** Opening Input data block **

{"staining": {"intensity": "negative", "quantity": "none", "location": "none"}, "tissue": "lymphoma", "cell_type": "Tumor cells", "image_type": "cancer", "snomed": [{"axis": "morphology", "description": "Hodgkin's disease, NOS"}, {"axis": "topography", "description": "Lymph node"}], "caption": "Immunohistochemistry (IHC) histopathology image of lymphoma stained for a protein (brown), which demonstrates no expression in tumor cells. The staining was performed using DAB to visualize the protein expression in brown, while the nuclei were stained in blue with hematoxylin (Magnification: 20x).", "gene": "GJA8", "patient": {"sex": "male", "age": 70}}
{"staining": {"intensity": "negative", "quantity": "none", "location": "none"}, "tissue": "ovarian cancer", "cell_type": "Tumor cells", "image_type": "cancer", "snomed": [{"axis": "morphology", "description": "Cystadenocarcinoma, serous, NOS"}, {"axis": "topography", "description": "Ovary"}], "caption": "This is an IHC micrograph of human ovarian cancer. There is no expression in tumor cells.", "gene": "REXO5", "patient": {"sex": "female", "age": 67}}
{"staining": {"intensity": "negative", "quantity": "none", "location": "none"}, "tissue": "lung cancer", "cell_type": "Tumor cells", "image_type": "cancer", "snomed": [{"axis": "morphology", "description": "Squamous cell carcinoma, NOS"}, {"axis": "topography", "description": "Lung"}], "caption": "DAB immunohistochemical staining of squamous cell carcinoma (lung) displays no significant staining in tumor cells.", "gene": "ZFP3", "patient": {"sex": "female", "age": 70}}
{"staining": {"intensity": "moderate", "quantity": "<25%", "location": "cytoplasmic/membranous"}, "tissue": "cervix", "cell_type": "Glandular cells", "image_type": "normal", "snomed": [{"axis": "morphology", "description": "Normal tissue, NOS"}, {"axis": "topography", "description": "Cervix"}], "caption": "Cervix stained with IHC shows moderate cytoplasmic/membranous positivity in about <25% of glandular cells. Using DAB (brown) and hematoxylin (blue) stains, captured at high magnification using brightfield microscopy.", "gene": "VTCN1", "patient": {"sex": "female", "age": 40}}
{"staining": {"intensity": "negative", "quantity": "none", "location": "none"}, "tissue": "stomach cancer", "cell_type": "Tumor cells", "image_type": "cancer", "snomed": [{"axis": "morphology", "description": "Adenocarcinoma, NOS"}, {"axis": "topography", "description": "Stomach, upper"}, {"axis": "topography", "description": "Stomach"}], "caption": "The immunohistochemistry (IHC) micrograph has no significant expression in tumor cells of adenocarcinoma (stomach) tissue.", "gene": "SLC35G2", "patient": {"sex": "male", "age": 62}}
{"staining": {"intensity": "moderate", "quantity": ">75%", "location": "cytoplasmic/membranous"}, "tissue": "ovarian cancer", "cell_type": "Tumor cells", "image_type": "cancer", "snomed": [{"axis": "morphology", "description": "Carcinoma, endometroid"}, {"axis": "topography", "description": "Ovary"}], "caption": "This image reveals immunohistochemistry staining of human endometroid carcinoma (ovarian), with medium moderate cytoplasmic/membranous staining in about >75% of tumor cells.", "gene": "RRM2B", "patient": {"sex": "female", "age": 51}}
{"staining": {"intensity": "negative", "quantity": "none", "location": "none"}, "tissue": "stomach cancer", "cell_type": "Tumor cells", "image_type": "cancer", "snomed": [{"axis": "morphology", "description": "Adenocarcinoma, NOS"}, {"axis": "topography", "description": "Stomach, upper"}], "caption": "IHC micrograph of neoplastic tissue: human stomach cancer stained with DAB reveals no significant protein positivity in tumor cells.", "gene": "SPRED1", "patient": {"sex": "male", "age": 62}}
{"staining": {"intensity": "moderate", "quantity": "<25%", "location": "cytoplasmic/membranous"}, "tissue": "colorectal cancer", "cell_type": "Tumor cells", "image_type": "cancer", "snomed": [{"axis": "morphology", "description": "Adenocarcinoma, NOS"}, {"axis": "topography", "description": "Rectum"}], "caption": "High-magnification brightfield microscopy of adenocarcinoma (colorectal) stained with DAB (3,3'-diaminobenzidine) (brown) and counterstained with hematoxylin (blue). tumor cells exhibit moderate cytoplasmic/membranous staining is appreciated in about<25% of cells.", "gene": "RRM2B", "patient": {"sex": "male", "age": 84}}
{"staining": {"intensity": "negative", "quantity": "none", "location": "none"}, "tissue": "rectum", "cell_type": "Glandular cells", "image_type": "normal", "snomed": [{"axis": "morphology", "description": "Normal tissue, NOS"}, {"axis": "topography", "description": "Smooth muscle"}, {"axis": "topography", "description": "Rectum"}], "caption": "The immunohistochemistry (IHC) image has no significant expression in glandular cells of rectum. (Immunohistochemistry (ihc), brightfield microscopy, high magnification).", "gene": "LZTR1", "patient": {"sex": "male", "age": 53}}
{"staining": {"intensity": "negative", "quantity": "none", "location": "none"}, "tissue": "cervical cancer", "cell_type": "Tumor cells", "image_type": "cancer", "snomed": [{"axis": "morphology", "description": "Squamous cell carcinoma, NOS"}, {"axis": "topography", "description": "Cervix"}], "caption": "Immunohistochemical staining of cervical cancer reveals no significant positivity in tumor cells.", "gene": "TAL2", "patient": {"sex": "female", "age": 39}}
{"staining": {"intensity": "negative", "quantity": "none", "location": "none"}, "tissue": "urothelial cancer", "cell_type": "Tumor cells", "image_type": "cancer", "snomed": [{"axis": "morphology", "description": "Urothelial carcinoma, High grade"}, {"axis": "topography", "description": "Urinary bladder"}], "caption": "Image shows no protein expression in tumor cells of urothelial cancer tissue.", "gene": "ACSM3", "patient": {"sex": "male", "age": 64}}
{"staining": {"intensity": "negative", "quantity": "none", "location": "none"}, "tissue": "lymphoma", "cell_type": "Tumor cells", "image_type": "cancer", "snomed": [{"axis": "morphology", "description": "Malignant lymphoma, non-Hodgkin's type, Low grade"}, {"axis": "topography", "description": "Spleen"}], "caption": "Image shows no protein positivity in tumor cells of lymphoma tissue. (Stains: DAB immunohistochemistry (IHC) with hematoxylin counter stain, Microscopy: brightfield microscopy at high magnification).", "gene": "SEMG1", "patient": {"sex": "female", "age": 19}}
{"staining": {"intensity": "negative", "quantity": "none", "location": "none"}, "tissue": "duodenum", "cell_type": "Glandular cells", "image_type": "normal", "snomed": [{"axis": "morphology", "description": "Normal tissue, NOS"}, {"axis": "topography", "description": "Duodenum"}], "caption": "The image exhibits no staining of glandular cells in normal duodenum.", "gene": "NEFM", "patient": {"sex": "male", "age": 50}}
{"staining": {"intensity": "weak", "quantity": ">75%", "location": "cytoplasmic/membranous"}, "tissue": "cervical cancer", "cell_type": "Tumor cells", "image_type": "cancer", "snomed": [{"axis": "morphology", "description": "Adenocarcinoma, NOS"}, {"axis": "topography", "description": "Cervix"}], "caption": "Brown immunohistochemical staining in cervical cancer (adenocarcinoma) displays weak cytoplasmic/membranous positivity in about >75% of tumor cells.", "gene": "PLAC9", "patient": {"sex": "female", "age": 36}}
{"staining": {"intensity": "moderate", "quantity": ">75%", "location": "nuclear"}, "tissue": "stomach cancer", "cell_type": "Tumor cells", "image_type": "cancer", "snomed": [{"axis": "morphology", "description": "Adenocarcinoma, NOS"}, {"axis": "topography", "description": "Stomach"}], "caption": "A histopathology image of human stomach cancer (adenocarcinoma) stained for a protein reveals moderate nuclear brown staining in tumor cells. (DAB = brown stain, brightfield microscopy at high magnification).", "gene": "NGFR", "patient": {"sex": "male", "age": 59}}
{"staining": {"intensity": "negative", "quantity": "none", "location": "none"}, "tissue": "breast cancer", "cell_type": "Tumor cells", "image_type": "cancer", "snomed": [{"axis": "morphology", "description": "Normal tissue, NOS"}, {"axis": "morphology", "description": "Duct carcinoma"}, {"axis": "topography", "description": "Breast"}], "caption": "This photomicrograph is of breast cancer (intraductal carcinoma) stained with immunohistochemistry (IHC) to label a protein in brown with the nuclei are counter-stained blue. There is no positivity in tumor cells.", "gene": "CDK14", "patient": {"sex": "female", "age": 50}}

** Closing Input data block **

- _Your instructions_
Retype exactly the lines of the data above that fall between the line with "stained with IHC" and the line with "image reveals immunohistochemistry", inclusive, and add nothing.

- _Solution_
{"staining": {"intensity": "moderate", "quantity": "<25%", "location": "cytoplasmic/membranous"}, "tissue": "cervix", "cell_type": "Glandular cells", "image_type": "normal", "snomed": [{"axis": "morphology", "description": "Normal tissue, NOS"}, {"axis": "topography", "description": "Cervix"}], "caption": "Cervix stained with IHC shows moderate cytoplasmic/membranous positivity in about <25% of glandular cells. Using DAB (brown) and hematoxylin (blue) stains, captured at high magnification using brightfield microscopy.", "gene": "VTCN1", "patient": {"sex": "female", "age": 40}}
{"staining": {"intensity": "negative", "quantity": "none", "location": "none"}, "tissue": "stomach cancer", "cell_type": "Tumor cells", "image_type": "cancer", "snomed": [{"axis": "morphology", "description": "Adenocarcinoma, NOS"}, {"axis": "topography", "description": "Stomach, upper"}, {"axis": "topography", "description": "Stomach"}], "caption": "The immunohistochemistry (IHC) micrograph has no significant expression in tumor cells of adenocarcinoma (stomach) tissue.", "gene": "SLC35G2", "patient": {"sex": "male", "age": 62}}
{"staining": {"intensity": "moderate", "quantity": ">75%", "location": "cytoplasmic/membranous"}, "tissue": "ovarian cancer", "cell_type": "Tumor cells", "image_type": "cancer", "snomed": [{"axis": "morphology", "description": "Carcinoma, endometroid"}, {"axis": "topography", "description": "Ovary"}], "caption": "This image reveals immunohistochemistry staining of human endometroid carcinoma (ovarian), with medium moderate cytoplasmic/membranous staining in about >75% of tumor cells.", "gene": "RRM2B", "patient": {"sex": "female", "age": 51}}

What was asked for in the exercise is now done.